What do you think about our quilt and its story? Leave me a comment below!


  1. Hello Scott Farms, Family,

    We love this honorable raising of the quilt. It is so beautiful and places great honor on our heritage, and that coincides so well with the heritage, love and strength of Scott Farms. Well done everyone!

    It also is amazing to see the original quilt, as Inez Newton was mypaternal great grandmother, with me being first cousin to your mom. From Hawai’i we send our love. Aloha, Gael Ross Ito and Family


  2. How beautiful this is!!! I love the original and the painted version honoring your heritage as farmers., and also honoring your great, great, grandmother who lovinigly made the original. What really is wonderful and heartwarming to me, is to see the four generations of men, working together to do this! That is so grounding and really gives a true message of midwest heart….and heartland love of family, of farming, and of working together to get true sense of joy in all work ! Thanks , for this post, and going back now to re read it again and study that design. —Merri in Minnesota

  3. Thank you very much for sharing this story. My mom is in the processing of creating our own barn quilt. Last summer she had a crew of young amish men spruce up our old hip-roof barn. It looks brand new! So, the goal this summer is to get the barn quilt assembled and hung! I am sharing your post here with her, she will be fascinated to read about the history behind your quilt. It is beautiful and thank you for sharing how you assembled and hung it.

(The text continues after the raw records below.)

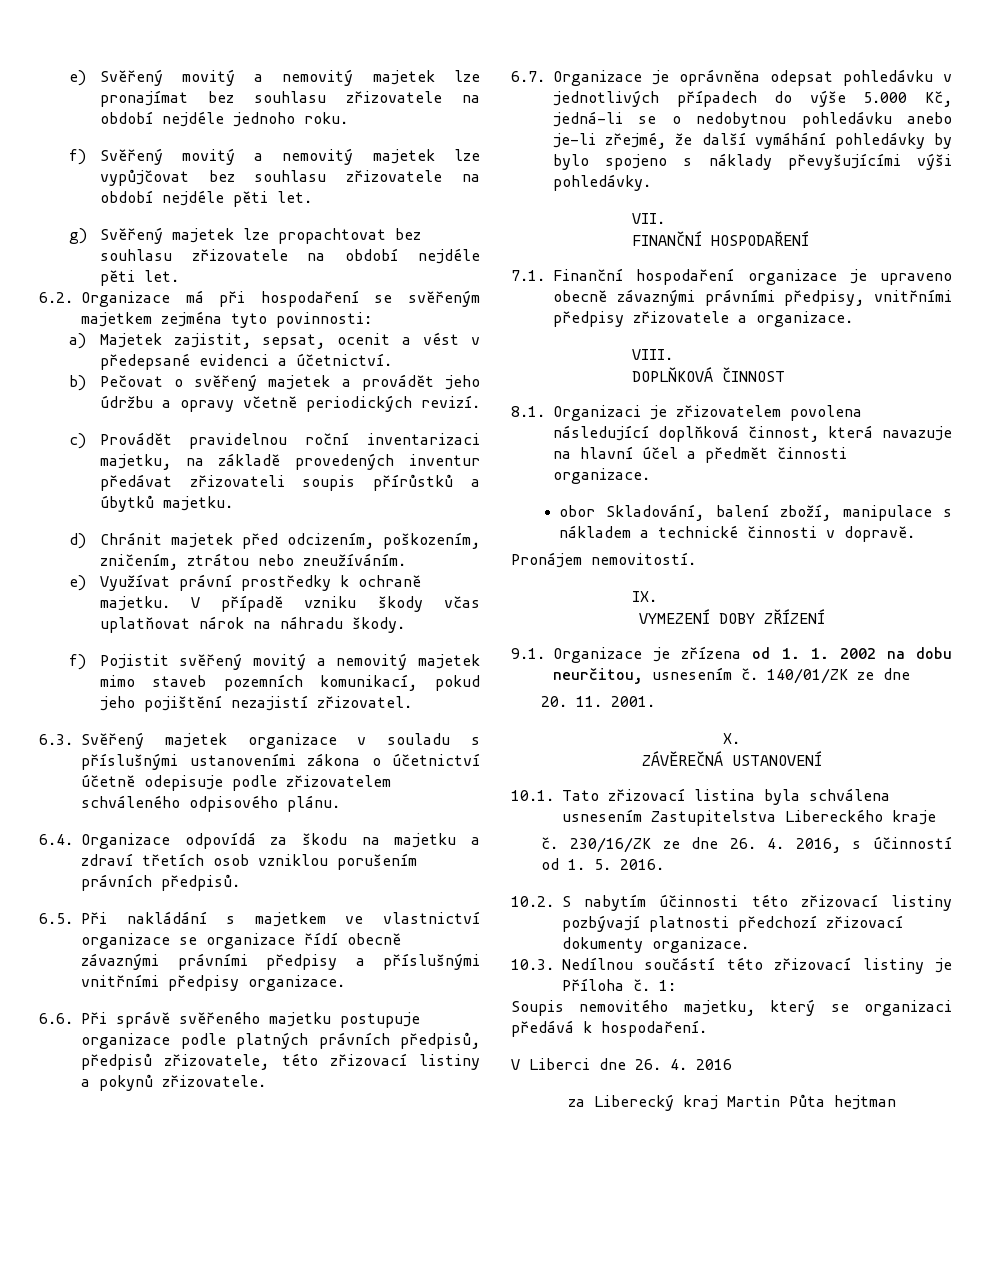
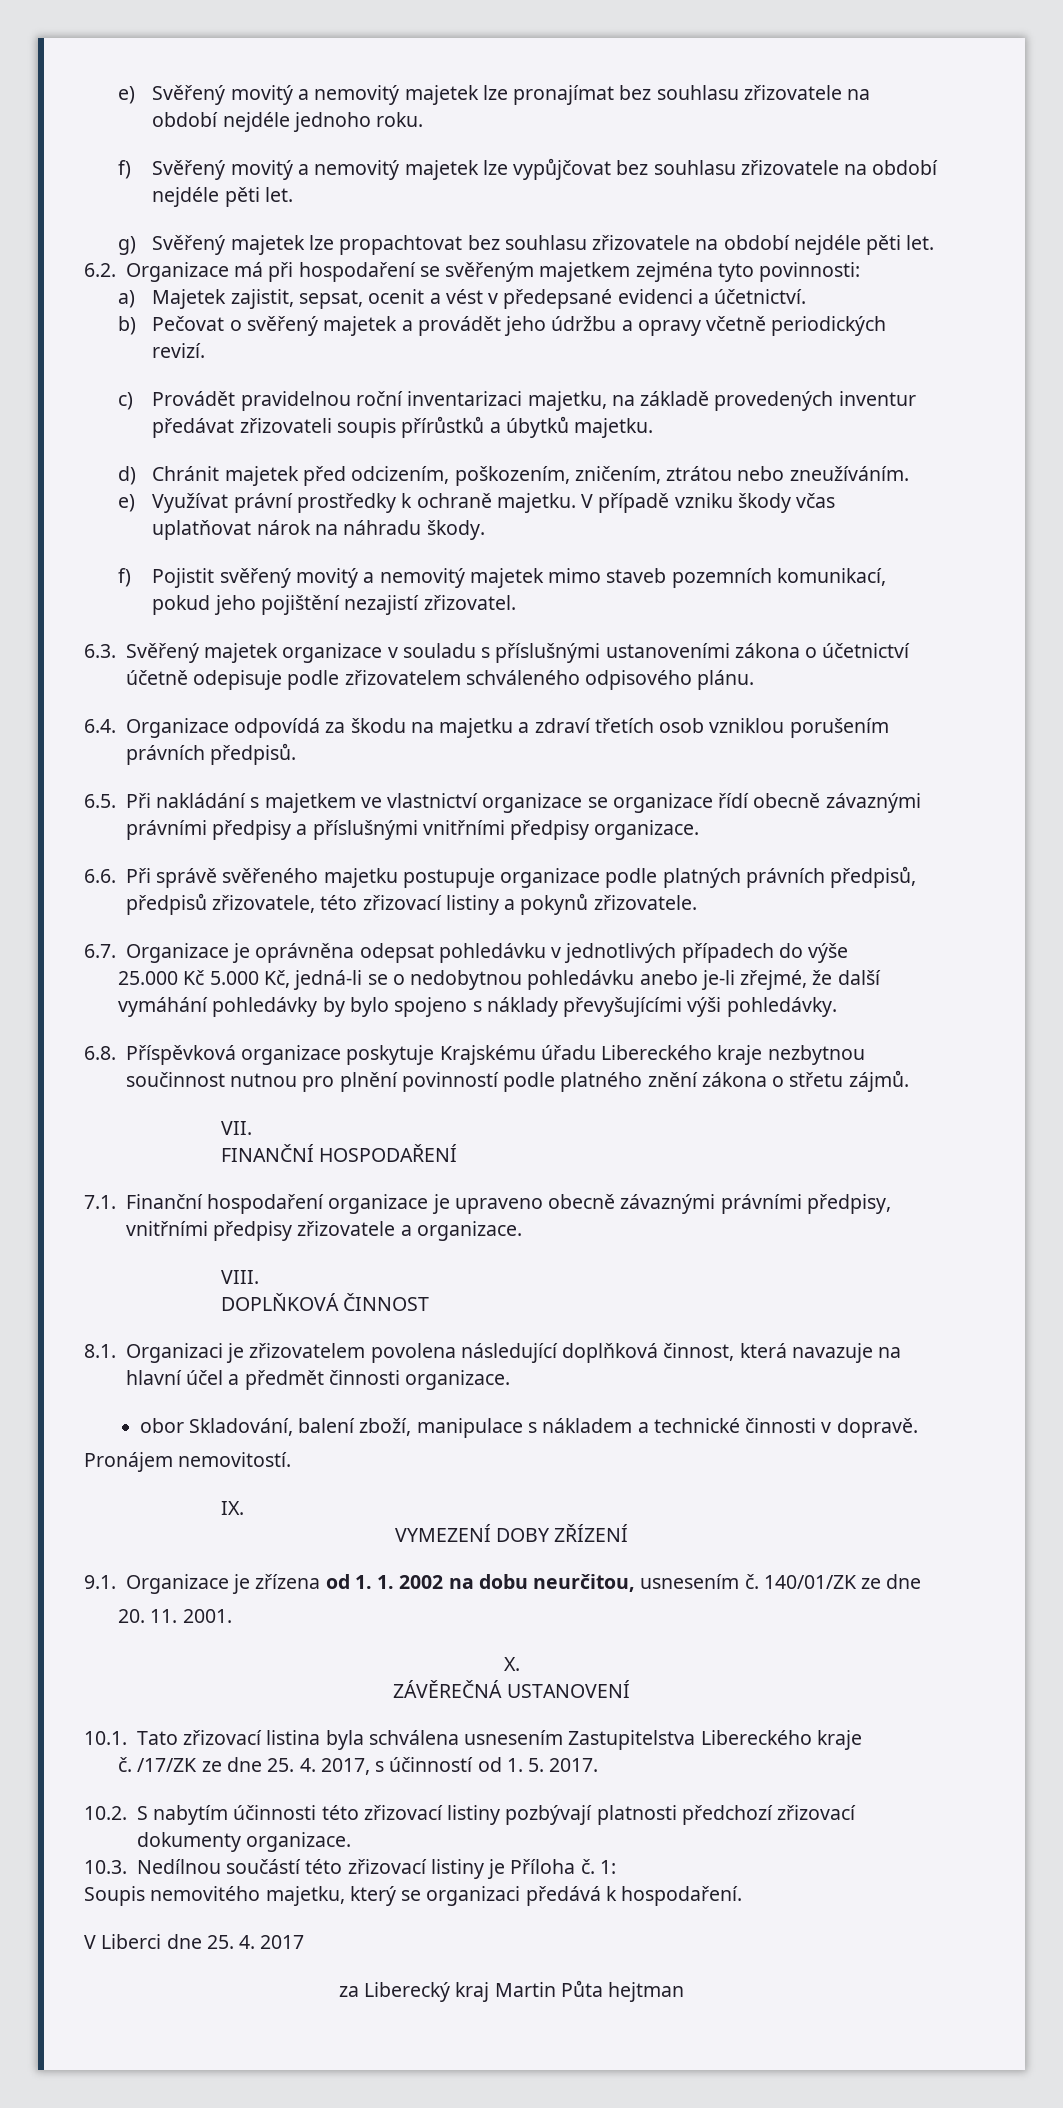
(846, 98) none -> [118,970,205,985] // 25.000 Kč
(651, 182) none -> [84,1045,865,1065] [125,1070,909,1092] // 6.8. Příspěvková organizace poskytuje Krajskému úřadu Libereckého kraje nezbytnou součinnost nutnou pro plnění povinností podle platného znění zákona o střetu zájmů.
[569,837,841,853] 230/16/ZK ze dne 26. 4. 2016, -> [137,1757,370,1775] /17/ZK ze dne 25. 4. 2017,
[620,859,665,870] 2016. -> [549,1758,599,1772] 2017.
[635,1059,732,1070] 26. 4. 2016 -> [206,1935,305,1949] 25. 4. 2017

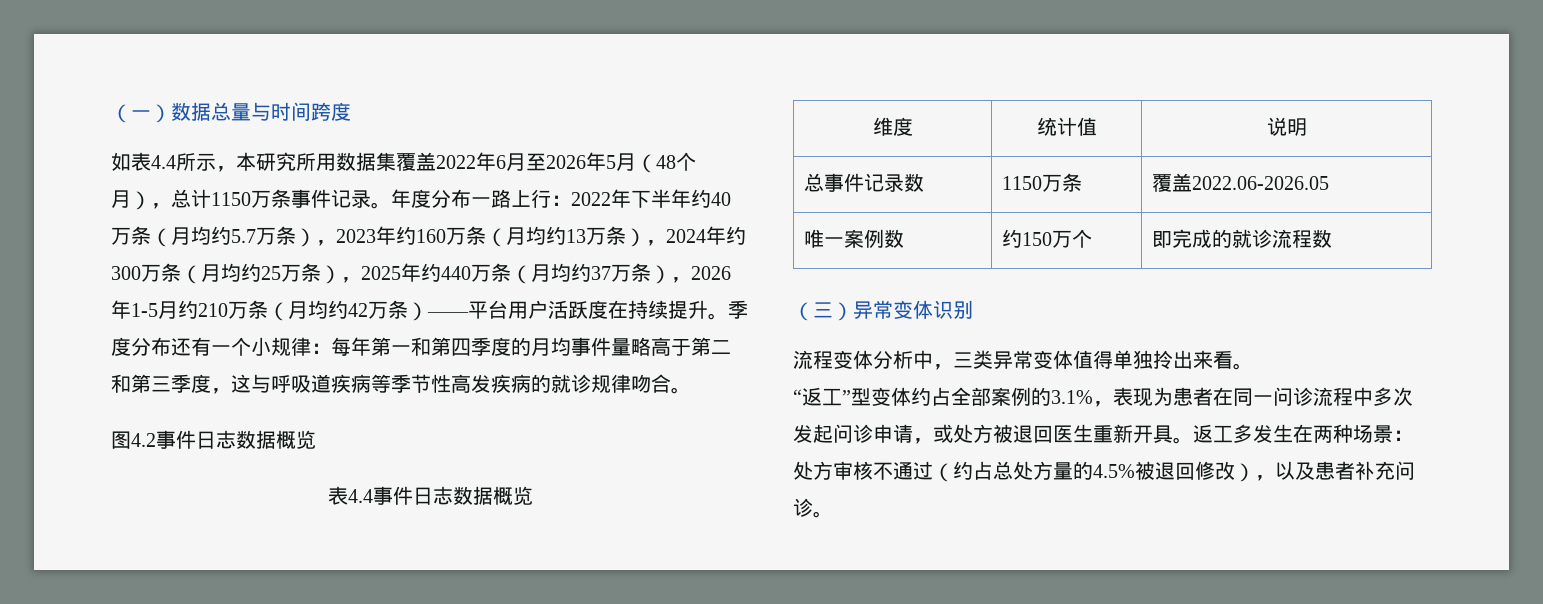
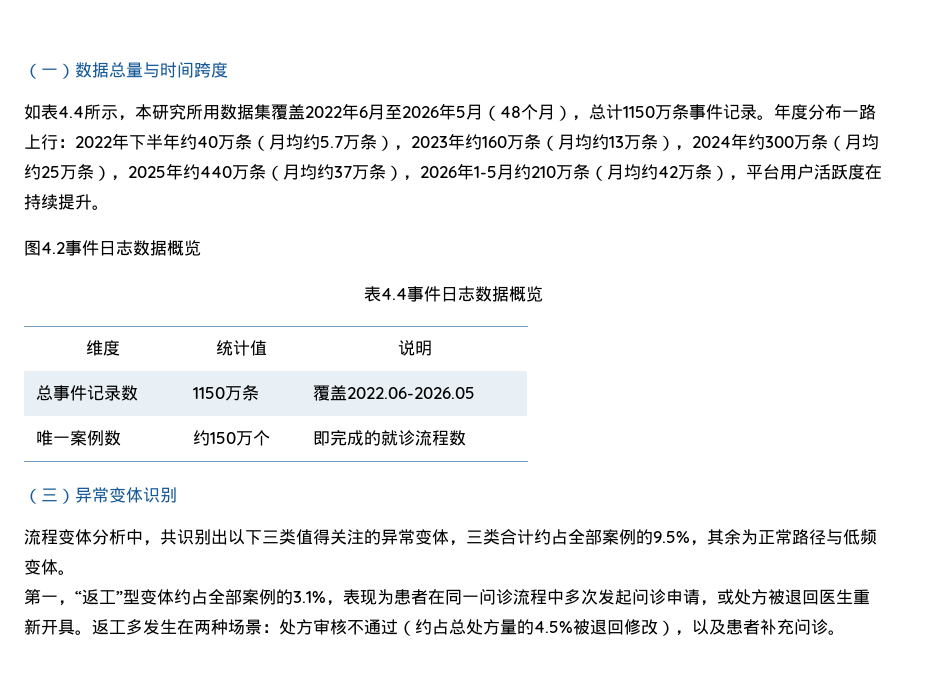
[427,312,469,317] —— -> [729,175,746,181] ，
[728,300,748,319] [111,337,731,356] [111,374,691,394] 季度分布还有一个小规律：每年第一和第四季度的月均事件量略高于第二和第三季度，这与呼吸道疾病等季节性高发疾病的就诊规律吻合。 -> (109, 207) none
[953,350,1253,370] 三类异常变体值得单独拎出来看。 // -> [160,529,877,546] [24,559,75,575] [24,589,75,606] 共识别出以下三类值得关注的异常变体，三类合计约占全部案例的9.5%，其余为正常路径与低频变体。 // 第一，

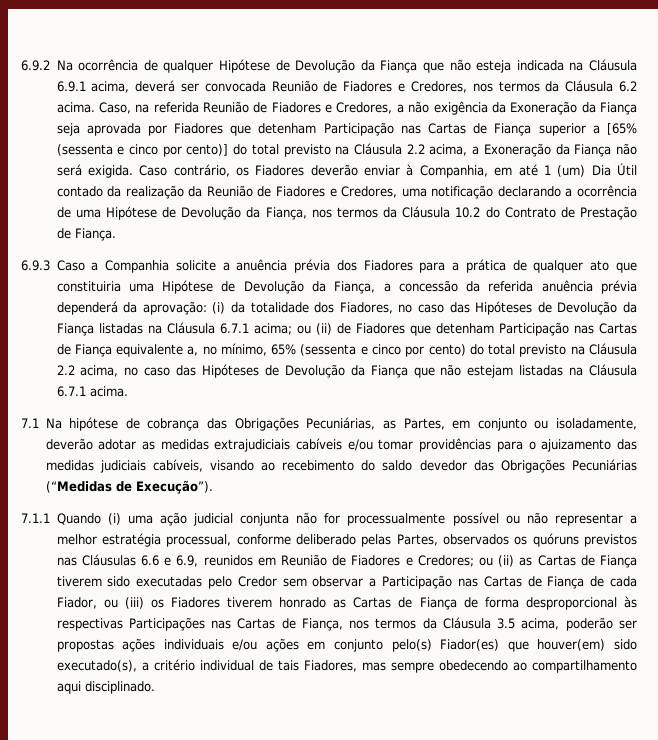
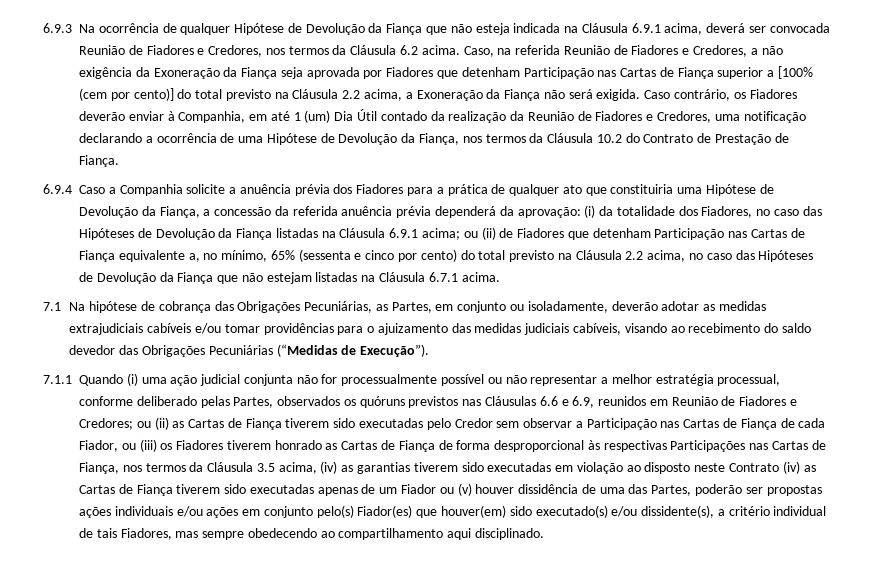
[21,60,50,71] 6.9.2 -> [43,23,72,33] 6.9.3
[607,123,637,135] [56,144,158,156] [65% (sessenta e cinco -> [778,66,814,79] [79,88,107,101] [100% (cem
[21,260,50,271] 6.9.3 -> [43,184,72,194] 6.9.4
[219,323,249,334] 6.7.1 -> [389,228,419,238] 6.9.1
(560, 624) none -> [320,461,816,474] [79,483,692,496] (iv) as garantias tiverem sido executadas em violação ao disposto neste Contrato (iv) as Cartas de Fiança tiverem sido executadas apenas de um Fiador ou (v) houver dissidência de uma das Partes,
[56,660,137,672] executado(s), -> [535,505,715,518] executado(s) e/ou dissidente(s),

  4. What you and your family have done links generations, farming, the state and the entire Midwest region. It’s a wonderful connection that radiates in many directions. Thank you!

  5. What a great post! I really enjoy reading you blog and this post in particular. It is photos of gorgeous days with lovely fields of corn and dusty but sturdy barns, as in your photos, that really have me pining for the Midwest.

    That quilt is gorgeous and definitely deserves of honor you have given it.

  6. Good morning!

    I just a watched RFD TV program in which i learned of your social media activity about farm networking. After searching for your site i read about your intrresting barn quilt story with installation pictures. What are the dimensions of this quilt? Thank you for your time and effort in telling current life and times of rural American reality.